Cumhurbaşkanına Cevap Verdi
Hastane önünde ilk açıklamayı yapan Hekim birliği Sendikası Aksaray Şube Başkanı Dr. Mustafa Kürşat Özkök tabiplerin yok sayılmasını ve seslerine kulak verilmemesini kabul etmediklerini söyledi. Cumhurbaşkanı Recep Tayyip Erdoğan’ın doktorlar hakkındaki “Varsın gidiyorlarsa gitsinler” sözlerine de yanıt veren Özkök “Bizler ruhumuz ve bedenimizle buradayız. Hiçbir yere gitmiyoruz, gitmeyeceğiz de. Ülkemize hizmet etmeyi, sağlığı daha iyi bir noktaya getirmeyi kendimize görev bildik. Bu bizim hangi şartlarda kazanıldığını bildiğimiz vatanımıza, bayrağımıza, şehitlerimize, cumhuriyetimize ve onun kazanımlarına olan borcumuzdur” dedi.
“Kimseye Borcumuz Yok”
Yaşananlara rağmen yılmadıklarının altını çizen Özkök “Kimseye bir borcumuz yoktur. Bunca yaşananlara rağmen yılmadık, haklı olduğumuzu ve hakkımız olduğunu biliyoruz ve hakkımızı istiyoruz” diyerek “Sağlıkta Şiddet Yasası çıkana kadar, ceza yönetmeliği kaldırılana kadar, insanca yaşadığımız çalışma ve emeklilik yasamız çıkana kadar mücadelemize devam edeceğiz. 14-15 ve 16 Mart tarihleri arasında anayasal hakkımızı kullanarak iş bırakıyoruz Birlik içinde omuz omuza hekimlik onur ve gururuyla başaracağımıza inanıyoruz” ifadelerini kullandı.

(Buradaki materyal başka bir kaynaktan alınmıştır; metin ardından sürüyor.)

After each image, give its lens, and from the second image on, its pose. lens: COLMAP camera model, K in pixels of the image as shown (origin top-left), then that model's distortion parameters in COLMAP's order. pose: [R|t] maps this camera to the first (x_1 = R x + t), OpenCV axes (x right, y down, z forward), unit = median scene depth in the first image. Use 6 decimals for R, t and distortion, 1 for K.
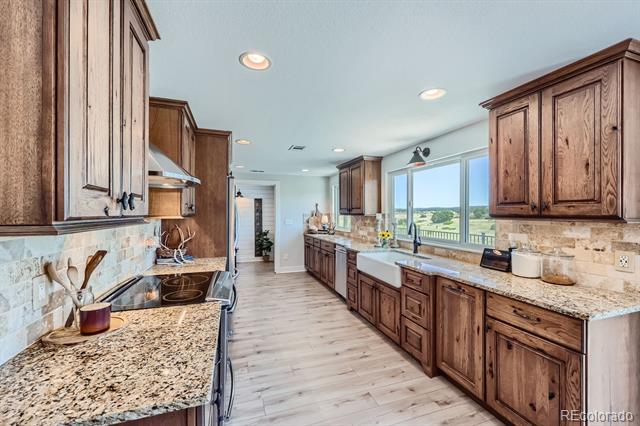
lens RADIAL K [[263.2, 0, 320.0], [0, 263.2, 213.0], [0, 0, 1]] dist [0.001007, 0.000165]
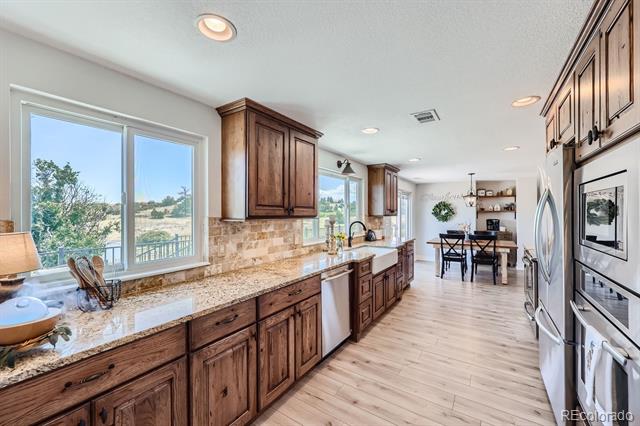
lens RADIAL K [[263.2, 0, 320.0], [0, 263.2, 213.0], [0, 0, 1]] dist [0.001007, 0.000165]
pose [[-0.612018, -0.002072, 0.790841, -0.511289], [0.003872, 0.999977, 0.005616, -0.011344], [-0.790835, 0.006499, -0.611995, 1.847255]]
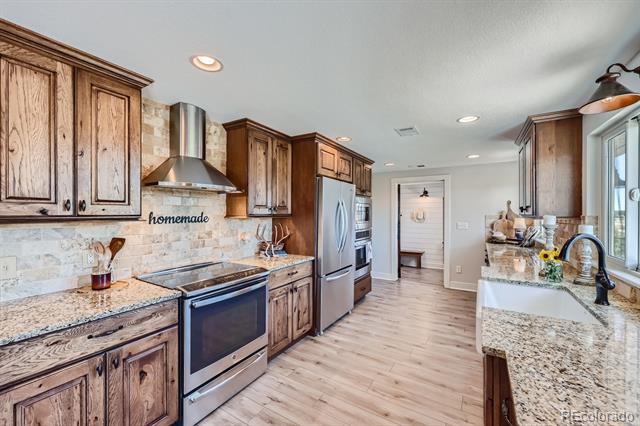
lens RADIAL K [[263.2, 0, 320.0], [0, 263.2, 213.0], [0, 0, 1]] dist [0.001007, 0.000165]
pose [[0.643442, 0.004642, -0.765481, 0.400774], [-0.005066, 0.999986, 0.001806, -0.004149], [0.765478, 0.002716, 0.643456, 0.333522]]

“14 Mart’ta Sırtımız Sıvazlanıyor Sonra Unutuluyoruz”
Tabip Odası Başkanı Dr. Rıfkı Karabatak doktorluk mesleği için yapılan eğitimlerin süresinden ve zorluğundan bahsederek bir hekimin düşünüldüğü kadar kolay yetişmediğini ifade etti. “Hekim olmak için 6 yıl, uzman hekim olmak için 10-12 yıl, yan dal uzmanı olmak için 14-15 yıl okuyan; bunların her biri için mecburi hizmet yapmak zorunda bırakılan, bu mecburi hizmetler sonunda da görevinden istifa ettiği zaman ‘bırakıp kaçanlar’ olarak nitelendirilenlerdeniz” diyen Karabatak “Bizler 14 Martlarda cafcaflı mesajlarla sırtı sıvazlanan, ertesi gün unutulan hekimleriz” dedi.

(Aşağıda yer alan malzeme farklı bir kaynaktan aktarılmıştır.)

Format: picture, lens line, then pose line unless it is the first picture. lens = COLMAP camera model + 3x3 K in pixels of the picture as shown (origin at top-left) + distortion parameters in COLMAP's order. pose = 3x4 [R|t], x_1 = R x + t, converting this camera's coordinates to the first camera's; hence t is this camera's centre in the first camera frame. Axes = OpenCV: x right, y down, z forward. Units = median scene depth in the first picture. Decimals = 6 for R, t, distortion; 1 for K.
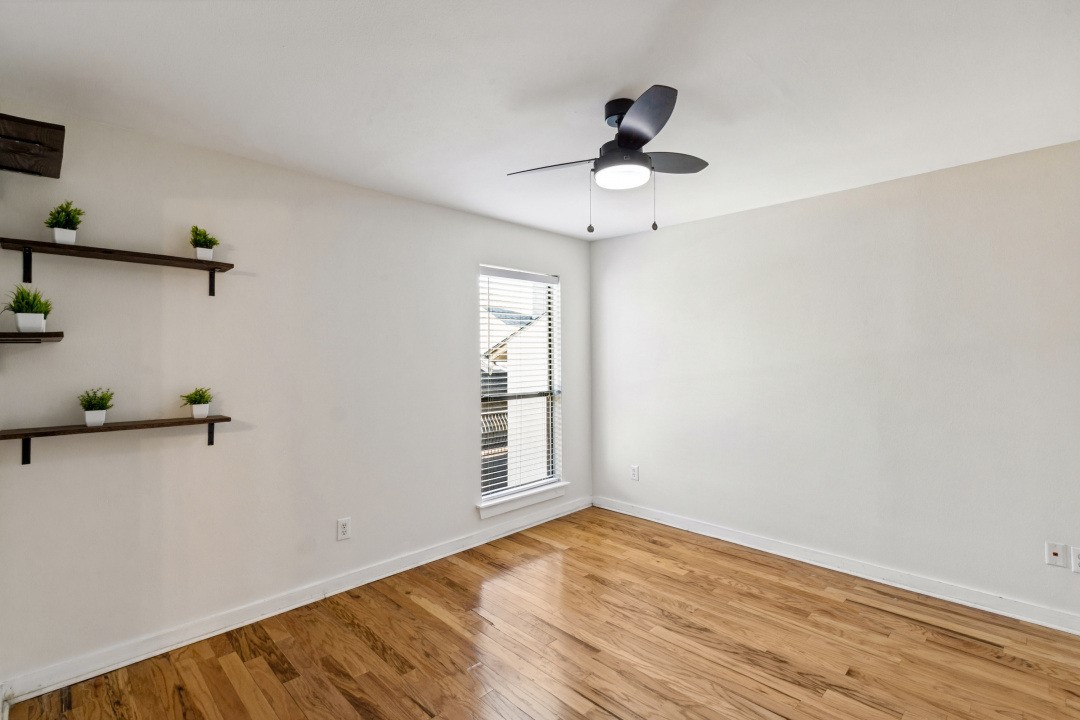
lens RADIAL K [[502.9, 0, 538.8], [0, 502.9, 351.3], [0, 0, 1]] dist [-0.000838, 0.000090]
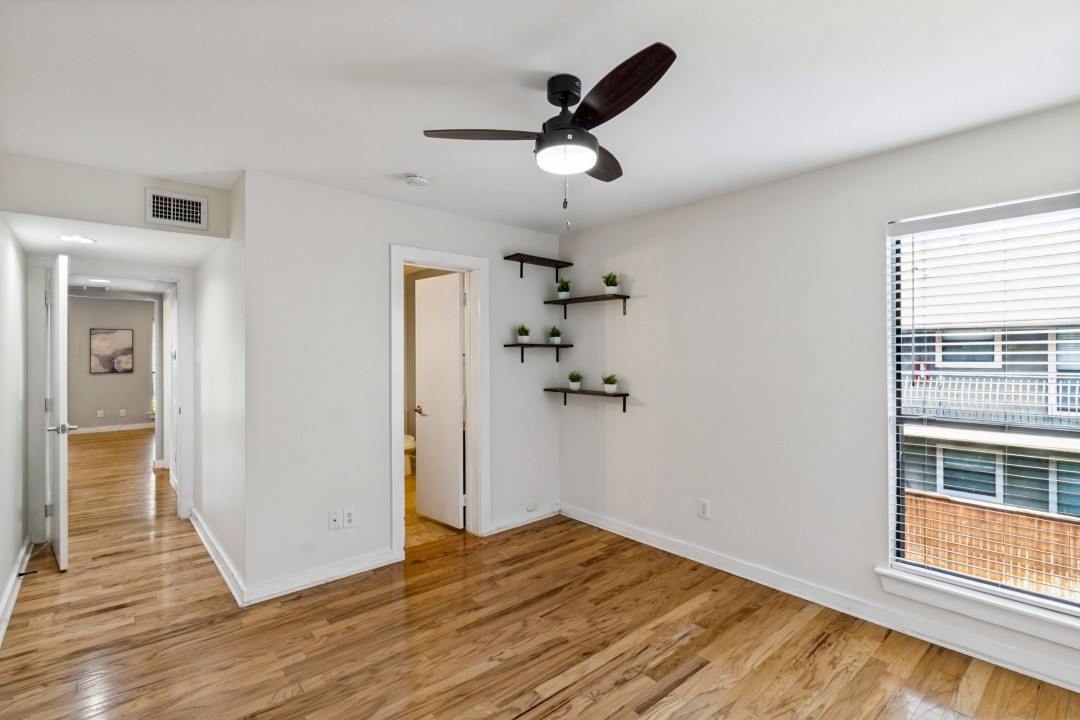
lens RADIAL K [[502.9, 0, 538.8], [0, 502.9, 351.3], [0, 0, 1]] dist [-0.000838, 0.000090]
pose [[-0.064293, 0.001401, -0.997930, 0.892803], [0.008288, 0.999965, 0.000870, -0.002358], [0.997897, -0.008215, -0.064303, 0.834605]]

Ne Oldu Da Alkışlarken Gözden Çıkarıldık?
Hekimlerin pandemi sürecinde verdiği mücadelede önemli görevler üstlendiğini hatırlatan Karabatak “Her zaman Gurur ve aşkla icra ettiğimiz bu kutsal mesleğin mensupları olarak, daha aylar öncesinde balkonlara çıkıp alkışlanırken ne değişti de bugün ‘giderlerse gitsinler’ diyerek gözden çıkarılan bir grup olduk?” sorusunu yöneltti.
“Kaygılıyız”
Taleplerinin en başında şiddete uğramamak olduğunu söyleyen Karabatak “Bizler gitsinler diyerek gözden çıkarıldığımız için kırgınız. Para için görevden kaçan zavallılar olarak gösterildiğimiz için üzgünüz. Şiddet ve malpraktis yasaları baskısında yaşamaktan, çalışmaktan yorgunuz. Bizler emekliliğimiz için kaygılıyız. Unutmayınız ki yaptığınız bu devasa hastaneler, içinden hekimleri çektiğiniz zaman birer taş ve metal yığınıdır. Atatürk’ün kendisini emanet ettiği Türk hekimleri dimdik ayaktadır. Hakkını aramaya da hastalarına şifa dağıtmaya da devam edecektir.